*** DOCUMENT SEGMENT ***

NOW, THEREFORE, in consideration of the mutual agreements set forth herein, the Investors and the Company agree as follows:
ARTICLE I
ISSUANCE OF NEW WARRANTS
Section 1.1 Delivery of Prior Warrants. On or prior to the “Closing” under the Securities Purchase Agreement (the “Closing”), each Investor shall deliver to the Company for cancellation a portion of the Prior Warrants held by such Investor covering a number of shares of Common Stock equal to the number of shares of Common Stock covered by the New Warrants to be issued to such Investor as set forth opposite such Investor’s name on Schedule 1 attached hereto (such portion, the “Canceled Prior Warrants”) and in connection therewith each such Investor shall deliver to the Company on or prior to the Closing the certificates representing all of the Prior Warrants held by such Investor. At the Closing, the certificates representing all of the Prior Warrants shall be void and of no further force or effect.
Section 1.2 Issuance of New Warrants. At the Closing, the Company shall issue to each Investor a New Warrant to purchase the same number of shares of Common Stock that such Investor was entitled to purchase under the Canceled Prior Warrants. The New Warrants shall have an initial exercise price of $1.68 per share of Common Stock, shall provide for a term expiring on June 17, 2015, shall not be exercisable prior to the six month anniversary of the
Closing and shall otherwise be in the form annexed hereto as Exhibit A. At the Closing, the Company shall deliver to each Investor a new certificate, identical in form to the Prior Warrants, representing the number of remaining Prior Warrants set forth opposite such Investor’s name under “Remaining Prior Warrants” on Schedule 1 attached hereto.
Section 1.3The Company and the Investors agree that the exchange of the Canceled Prior Warrants for the New Warrants made pursuant to this Agreement represents an isolated transaction that is not part of a plan to periodically increase any Investor’s proportionate interest in the assets or earnings and profits of the Company. Therefore, the Company shall not report dividend income for federal, and any applicable state and local, income tax purposes to the Investors except to the extent that cash, stock or property dividends are paid on the shares of Common Stock or Preferred Stock owned by the Investors. Notwithstanding the foregoing, neither the Investors nor the Company shall be required to take any action pursuant to this Section 1.3 if doing so would be reasonably likely, based upon the advice of the Company’s tax advisers after consulting with the Investors and their tax advisers, to be unfounded, unlawful or potentially subject the Investors or the Company to a material penalty.

*** DATASET EXTRACT ***

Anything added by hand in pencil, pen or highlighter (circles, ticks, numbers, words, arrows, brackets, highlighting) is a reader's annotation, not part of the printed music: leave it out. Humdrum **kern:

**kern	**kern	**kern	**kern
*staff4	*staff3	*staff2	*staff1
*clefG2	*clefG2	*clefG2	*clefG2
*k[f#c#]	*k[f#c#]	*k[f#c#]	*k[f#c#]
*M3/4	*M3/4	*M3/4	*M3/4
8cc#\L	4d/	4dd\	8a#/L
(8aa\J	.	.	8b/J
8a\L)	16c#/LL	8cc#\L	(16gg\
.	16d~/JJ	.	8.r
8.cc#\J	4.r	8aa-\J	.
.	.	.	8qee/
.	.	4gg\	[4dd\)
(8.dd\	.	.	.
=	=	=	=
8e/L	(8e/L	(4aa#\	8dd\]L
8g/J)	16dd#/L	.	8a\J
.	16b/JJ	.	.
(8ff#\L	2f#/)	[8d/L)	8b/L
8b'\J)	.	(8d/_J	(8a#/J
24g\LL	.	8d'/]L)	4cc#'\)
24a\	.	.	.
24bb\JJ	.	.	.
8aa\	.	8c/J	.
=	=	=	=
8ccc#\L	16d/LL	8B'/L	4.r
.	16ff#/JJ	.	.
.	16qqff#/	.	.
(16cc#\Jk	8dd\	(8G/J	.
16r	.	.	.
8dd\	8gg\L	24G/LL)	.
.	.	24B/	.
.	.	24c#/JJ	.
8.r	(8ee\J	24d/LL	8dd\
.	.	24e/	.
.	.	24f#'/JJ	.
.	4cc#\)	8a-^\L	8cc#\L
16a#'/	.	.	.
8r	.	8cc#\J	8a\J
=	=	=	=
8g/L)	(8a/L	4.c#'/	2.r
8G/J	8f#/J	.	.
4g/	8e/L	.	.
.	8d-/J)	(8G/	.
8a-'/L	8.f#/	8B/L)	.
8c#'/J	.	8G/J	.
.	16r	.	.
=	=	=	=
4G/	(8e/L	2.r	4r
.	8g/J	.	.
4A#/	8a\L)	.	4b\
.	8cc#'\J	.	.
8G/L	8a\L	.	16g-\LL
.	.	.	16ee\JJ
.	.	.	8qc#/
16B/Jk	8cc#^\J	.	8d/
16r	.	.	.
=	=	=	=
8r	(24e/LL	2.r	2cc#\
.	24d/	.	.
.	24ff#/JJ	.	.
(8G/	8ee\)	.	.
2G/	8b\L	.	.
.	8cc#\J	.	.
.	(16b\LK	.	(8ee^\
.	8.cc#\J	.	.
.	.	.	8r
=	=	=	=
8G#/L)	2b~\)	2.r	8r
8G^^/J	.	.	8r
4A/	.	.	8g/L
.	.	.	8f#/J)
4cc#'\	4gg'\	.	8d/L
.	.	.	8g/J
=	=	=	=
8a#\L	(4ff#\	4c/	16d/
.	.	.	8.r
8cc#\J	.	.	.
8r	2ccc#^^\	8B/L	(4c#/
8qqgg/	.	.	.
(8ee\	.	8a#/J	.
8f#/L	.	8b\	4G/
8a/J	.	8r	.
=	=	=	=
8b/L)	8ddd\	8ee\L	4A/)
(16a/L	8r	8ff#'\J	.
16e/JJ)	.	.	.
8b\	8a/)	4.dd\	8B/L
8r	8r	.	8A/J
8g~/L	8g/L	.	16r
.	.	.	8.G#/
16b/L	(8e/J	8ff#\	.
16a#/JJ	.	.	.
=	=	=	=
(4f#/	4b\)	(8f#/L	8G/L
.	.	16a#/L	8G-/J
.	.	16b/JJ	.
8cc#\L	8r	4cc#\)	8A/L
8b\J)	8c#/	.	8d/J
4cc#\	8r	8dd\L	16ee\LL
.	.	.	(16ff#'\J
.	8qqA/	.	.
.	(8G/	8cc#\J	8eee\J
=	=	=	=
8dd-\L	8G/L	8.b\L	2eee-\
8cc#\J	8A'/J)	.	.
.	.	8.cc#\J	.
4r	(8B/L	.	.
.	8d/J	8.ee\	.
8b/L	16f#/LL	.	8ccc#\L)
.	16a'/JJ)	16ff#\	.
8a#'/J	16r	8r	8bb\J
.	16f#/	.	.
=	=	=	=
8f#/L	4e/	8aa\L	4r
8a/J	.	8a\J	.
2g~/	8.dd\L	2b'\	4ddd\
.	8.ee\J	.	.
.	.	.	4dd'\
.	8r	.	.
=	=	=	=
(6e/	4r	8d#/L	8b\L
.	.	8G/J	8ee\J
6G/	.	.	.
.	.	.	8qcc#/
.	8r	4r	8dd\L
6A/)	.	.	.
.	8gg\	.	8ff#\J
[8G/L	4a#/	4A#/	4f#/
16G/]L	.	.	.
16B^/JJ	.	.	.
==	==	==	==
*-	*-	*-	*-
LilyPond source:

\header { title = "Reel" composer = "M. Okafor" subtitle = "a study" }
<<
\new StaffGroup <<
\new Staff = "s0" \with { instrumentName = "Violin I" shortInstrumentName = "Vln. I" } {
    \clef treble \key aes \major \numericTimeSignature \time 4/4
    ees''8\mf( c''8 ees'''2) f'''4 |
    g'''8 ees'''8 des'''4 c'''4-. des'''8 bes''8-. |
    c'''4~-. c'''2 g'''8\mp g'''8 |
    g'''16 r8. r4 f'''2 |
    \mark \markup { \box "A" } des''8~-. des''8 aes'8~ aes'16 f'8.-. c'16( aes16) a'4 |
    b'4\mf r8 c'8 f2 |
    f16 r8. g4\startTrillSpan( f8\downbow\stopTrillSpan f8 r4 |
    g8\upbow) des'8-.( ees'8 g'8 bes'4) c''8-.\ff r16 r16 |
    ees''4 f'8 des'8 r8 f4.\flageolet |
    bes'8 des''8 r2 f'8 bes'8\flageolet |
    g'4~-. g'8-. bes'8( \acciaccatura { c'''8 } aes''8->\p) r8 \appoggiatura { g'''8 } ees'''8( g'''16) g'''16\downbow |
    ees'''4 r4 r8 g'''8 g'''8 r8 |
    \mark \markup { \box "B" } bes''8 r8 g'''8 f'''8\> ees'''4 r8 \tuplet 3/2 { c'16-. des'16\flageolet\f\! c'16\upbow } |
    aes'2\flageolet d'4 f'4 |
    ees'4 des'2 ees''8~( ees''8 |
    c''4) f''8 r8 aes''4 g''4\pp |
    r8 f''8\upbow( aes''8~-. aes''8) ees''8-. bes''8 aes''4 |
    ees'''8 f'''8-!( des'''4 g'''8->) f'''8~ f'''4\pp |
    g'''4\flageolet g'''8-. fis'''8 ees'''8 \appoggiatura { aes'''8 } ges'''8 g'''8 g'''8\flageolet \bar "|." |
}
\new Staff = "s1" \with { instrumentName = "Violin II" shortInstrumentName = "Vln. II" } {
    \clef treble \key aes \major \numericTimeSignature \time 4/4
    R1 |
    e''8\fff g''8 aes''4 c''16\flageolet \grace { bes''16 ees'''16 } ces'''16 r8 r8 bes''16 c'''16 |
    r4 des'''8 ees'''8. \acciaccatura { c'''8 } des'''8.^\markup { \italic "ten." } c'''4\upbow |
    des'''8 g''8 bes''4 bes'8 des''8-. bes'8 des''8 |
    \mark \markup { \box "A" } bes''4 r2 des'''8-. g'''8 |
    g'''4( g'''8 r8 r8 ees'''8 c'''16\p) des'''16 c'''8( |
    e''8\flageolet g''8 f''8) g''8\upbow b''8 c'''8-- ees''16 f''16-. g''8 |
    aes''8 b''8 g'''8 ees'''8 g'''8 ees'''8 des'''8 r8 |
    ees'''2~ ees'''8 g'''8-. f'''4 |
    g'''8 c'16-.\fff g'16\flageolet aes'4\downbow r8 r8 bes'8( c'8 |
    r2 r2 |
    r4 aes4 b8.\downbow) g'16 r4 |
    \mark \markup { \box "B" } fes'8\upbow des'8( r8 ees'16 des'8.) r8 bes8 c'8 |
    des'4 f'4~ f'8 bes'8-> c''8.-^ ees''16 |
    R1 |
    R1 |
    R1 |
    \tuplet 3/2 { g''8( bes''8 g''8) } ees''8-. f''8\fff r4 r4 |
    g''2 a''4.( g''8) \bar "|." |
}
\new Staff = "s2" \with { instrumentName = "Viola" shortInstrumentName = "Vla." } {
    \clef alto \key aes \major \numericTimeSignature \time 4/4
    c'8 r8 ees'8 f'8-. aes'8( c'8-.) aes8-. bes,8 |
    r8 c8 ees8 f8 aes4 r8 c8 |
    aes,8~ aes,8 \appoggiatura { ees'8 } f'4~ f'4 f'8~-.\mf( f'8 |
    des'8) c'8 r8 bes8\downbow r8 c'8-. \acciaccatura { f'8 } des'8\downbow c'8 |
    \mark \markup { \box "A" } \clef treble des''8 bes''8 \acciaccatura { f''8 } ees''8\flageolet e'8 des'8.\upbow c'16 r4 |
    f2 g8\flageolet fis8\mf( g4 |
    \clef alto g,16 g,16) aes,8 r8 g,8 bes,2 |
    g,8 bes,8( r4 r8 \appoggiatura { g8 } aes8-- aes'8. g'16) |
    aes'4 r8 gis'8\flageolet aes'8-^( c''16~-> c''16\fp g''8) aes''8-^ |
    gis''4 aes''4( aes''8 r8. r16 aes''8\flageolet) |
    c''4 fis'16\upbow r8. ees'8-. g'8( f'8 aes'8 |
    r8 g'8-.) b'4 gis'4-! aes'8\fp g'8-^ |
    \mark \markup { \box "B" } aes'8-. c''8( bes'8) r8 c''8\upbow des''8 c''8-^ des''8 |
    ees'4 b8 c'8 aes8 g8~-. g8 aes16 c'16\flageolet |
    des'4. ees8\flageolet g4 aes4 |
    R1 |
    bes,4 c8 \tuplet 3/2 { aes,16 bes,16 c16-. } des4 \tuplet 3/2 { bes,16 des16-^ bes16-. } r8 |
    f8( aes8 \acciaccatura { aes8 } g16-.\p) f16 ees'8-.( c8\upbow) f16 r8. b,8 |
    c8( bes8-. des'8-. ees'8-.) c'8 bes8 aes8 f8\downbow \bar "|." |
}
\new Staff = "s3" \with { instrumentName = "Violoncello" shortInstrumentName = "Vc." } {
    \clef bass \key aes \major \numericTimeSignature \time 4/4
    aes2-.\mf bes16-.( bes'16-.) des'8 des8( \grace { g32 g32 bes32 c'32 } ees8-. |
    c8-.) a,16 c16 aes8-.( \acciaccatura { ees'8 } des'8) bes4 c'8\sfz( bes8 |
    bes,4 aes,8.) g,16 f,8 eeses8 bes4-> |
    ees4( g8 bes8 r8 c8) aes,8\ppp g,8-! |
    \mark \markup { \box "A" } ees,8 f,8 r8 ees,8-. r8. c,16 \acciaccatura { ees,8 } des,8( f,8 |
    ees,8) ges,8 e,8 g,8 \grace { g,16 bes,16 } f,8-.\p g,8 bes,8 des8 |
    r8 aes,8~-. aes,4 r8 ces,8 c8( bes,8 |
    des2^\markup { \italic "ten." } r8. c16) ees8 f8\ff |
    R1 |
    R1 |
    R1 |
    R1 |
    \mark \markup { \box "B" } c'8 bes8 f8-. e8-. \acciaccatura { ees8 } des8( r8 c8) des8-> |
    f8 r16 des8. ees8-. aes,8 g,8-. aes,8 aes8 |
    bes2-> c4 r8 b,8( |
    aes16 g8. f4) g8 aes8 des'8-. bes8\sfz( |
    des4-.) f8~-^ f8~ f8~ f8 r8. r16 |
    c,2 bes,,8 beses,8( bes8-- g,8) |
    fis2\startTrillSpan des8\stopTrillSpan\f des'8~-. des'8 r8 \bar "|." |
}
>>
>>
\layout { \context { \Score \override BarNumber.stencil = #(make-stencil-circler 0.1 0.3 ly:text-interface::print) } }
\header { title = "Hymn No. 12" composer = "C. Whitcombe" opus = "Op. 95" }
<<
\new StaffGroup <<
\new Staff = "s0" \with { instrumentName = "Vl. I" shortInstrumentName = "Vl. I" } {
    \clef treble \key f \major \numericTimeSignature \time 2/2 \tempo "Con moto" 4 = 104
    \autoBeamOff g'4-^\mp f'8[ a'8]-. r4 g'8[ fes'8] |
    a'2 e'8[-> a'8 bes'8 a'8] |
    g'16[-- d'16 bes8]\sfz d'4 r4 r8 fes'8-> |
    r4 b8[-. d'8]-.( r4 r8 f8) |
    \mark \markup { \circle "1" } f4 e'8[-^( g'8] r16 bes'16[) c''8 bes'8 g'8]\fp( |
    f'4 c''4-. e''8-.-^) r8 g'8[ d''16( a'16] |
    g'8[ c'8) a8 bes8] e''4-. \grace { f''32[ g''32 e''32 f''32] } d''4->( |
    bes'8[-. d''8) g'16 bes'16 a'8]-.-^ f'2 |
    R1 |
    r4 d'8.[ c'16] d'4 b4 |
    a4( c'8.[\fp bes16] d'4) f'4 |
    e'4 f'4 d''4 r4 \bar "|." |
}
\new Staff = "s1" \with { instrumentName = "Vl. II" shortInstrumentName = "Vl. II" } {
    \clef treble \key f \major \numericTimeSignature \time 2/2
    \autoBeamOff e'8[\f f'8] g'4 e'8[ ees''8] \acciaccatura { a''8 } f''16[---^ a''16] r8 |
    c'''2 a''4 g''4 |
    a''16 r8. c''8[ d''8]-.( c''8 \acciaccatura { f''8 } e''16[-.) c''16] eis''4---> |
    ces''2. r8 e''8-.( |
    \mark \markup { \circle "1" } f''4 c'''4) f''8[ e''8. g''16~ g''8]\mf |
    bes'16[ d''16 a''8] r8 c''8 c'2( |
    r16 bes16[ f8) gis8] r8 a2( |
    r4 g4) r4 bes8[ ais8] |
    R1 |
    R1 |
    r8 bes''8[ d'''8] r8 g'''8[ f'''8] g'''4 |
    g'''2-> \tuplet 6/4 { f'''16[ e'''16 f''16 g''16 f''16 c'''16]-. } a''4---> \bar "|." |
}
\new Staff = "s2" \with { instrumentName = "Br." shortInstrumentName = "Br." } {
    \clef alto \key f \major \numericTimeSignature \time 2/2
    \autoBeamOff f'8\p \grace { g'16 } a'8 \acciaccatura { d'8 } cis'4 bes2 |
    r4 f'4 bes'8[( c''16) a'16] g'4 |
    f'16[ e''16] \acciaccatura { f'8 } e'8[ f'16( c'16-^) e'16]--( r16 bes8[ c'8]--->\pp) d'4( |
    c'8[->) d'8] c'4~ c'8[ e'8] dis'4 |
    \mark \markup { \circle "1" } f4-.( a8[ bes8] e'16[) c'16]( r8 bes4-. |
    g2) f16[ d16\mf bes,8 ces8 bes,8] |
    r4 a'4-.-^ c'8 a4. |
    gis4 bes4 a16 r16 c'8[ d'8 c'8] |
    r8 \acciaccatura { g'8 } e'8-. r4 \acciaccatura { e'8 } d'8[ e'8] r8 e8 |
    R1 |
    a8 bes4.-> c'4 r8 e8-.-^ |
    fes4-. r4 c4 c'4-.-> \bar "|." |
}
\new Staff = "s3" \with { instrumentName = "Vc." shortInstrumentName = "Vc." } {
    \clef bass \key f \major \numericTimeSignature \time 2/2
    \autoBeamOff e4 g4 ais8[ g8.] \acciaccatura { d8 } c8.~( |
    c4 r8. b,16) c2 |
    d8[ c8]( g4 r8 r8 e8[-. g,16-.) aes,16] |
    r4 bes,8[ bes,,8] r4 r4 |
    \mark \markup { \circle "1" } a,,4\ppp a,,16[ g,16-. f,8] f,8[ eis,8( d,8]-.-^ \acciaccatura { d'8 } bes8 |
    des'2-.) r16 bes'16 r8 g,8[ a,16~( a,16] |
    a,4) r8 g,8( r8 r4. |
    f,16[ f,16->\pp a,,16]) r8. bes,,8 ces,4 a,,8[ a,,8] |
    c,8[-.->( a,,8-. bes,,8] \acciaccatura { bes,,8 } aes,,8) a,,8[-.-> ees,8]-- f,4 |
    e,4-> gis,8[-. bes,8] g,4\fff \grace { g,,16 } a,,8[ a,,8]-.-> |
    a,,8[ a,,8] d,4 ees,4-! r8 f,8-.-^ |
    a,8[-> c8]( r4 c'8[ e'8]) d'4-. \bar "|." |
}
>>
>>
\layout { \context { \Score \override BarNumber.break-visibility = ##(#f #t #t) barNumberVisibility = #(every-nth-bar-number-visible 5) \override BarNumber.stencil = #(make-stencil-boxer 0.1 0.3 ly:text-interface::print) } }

***

STUDY QUESTIONS:
[a] Duplicate the stretch of the warrant agreement excerpt from "Section 1.2 Issuance" through "1 attached hereto.".
[b] According to the warrant agreement excerpt, why will the Company not report dividend income to the Investors for tax purposes?
Work only from the warrant agreement excerpt.

TASK-BY-TASK RESULTS:
[a]
Section 1.2 Issuance of New Warrants. At the Closing, the Company shall issue to each Investor a New Warrant to purchase the same number of shares of Common Stock that such Investor was entitled to purchase under the Canceled Prior Warrants. The New Warrants shall have an initial exercise price of $1.68 per share of Common Stock, shall provide for a term expiring on June 17, 2015, shall not be exercisable prior to the six month anniversary of the
Closing and shall otherwise be in the form annexed hereto as Exhibit A. At the Closing, the Company shall deliver to each Investor a new certificate, identical in form to the Prior Warrants, representing the number of remaining Prior Warrants set forth opposite such Investor’s name under “Remaining Prior Warrants” on Schedule 1 attached hereto.

[b] The Company and the Investors agree that exchanging the Canceled Prior Warrants for the New Warrants is an isolated transaction. It is not part of a plan to periodically increase any Investor's proportionate interest in the Company's assets or earnings and profits. For that reason, dividend income is reported only to the extent that cash, stock or property dividends are paid on the Investors' Common Stock or Preferred Stock.